I thank Senator Maria Byrne for raising this. Our long-term plan and vision is that we are looking forward to developing the St. Joseph's Hospital health campus on Mulgrave Street. One of the bits we have proposed as part of that is a CAMHS residential unit. However, that is very much in the longer term. Currently, we have secured moneys for a new project for a CAMHS hub in Limerick city and we plan to base that in the St. Joseph's Hospital complex at the moment. In addition to that, it will provide telehealth medicine and will be a support for children as they step up and step down from the CAMHS unit in Galway, for example. We have secured 4.5 whole-time equivalents, WTEs, for that and the 0.5 equivalent is a consultant. This is just a newly developed project so that is very good.

In respect of mental health for children with intellectual disability, a consultant is being recruited and processed at the moment. This will be based in Limerick and will also be a regional service.

We also have a youth advocate programme in place for children and this is a six-month intensive outreach programme for children attending CAMHS. It gives them some personal assistance support hours to help them to engage with society and with their families. It has commenced as a pilot in east Limerick this September and we are hoping, based on evaluation of this pilot, to expand it further.
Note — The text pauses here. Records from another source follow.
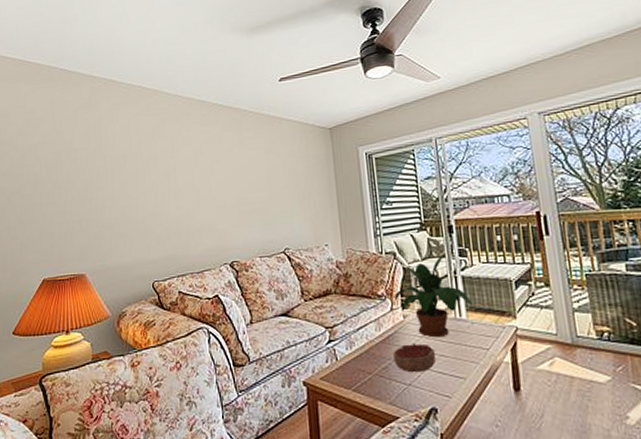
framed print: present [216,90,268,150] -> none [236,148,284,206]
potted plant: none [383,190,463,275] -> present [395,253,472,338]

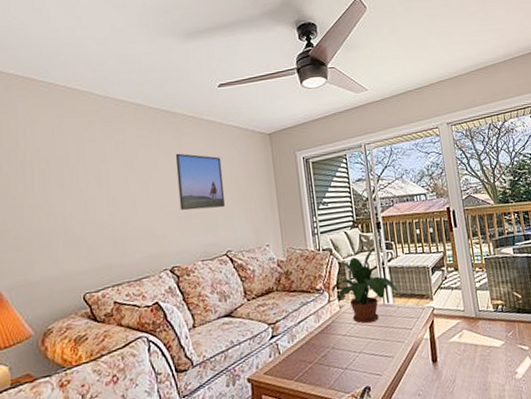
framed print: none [236,148,284,206] -> present [175,153,226,211]
decorative bowl: present [393,343,437,373] -> none [331,330,369,358]

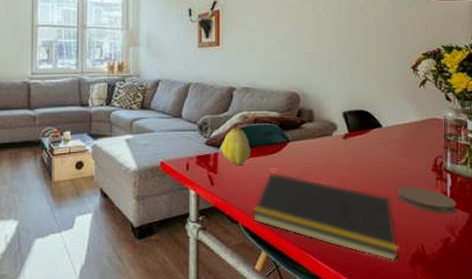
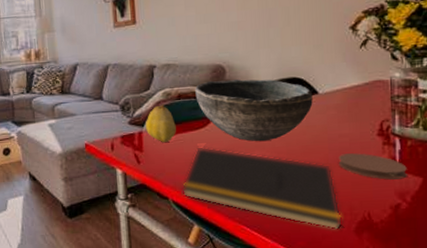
bowl: none [271,107,377,170] -> present [195,79,313,142]

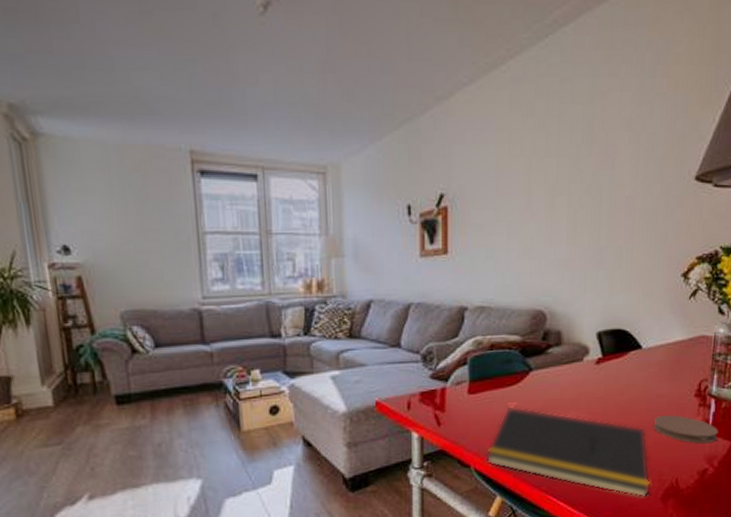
fruit: present [145,103,176,143] -> none [449,354,485,402]
bowl: present [195,79,313,142] -> none [510,328,636,402]

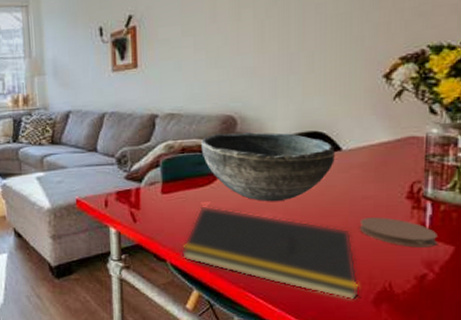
bowl: none [510,328,636,402] -> present [201,132,335,202]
I thank the representatives of the HSE and University Hospital Limerick for assisting the committee on this important matter. The committee will continue to keep this under consideration given the need for a big improvement in the experience of members of the public relying on the services of the hospital. We mentioned the hospital's winter plan. If the witnesses forward that on to the committee we can take it as part of the session we will have on the winter plan itself.

Ms Mary Day

If I might add a final point, as the new national director in acute operations, which both Professor O'Connor and I are representing, we wish to assure the committee of our ongoing commitment to University Hospital Limerick, to CHO 3 and to the citizens. I have worked with Professor Cowan and the team in a different role over the years and I can assure members that there is a huge amount of innovation and ongoing hard work and there is complete competence in the management team delivering it.

The joint committee adjourned at 12.36 p.m. until 9.30 a.m. on Wednesday, 28 September 2022.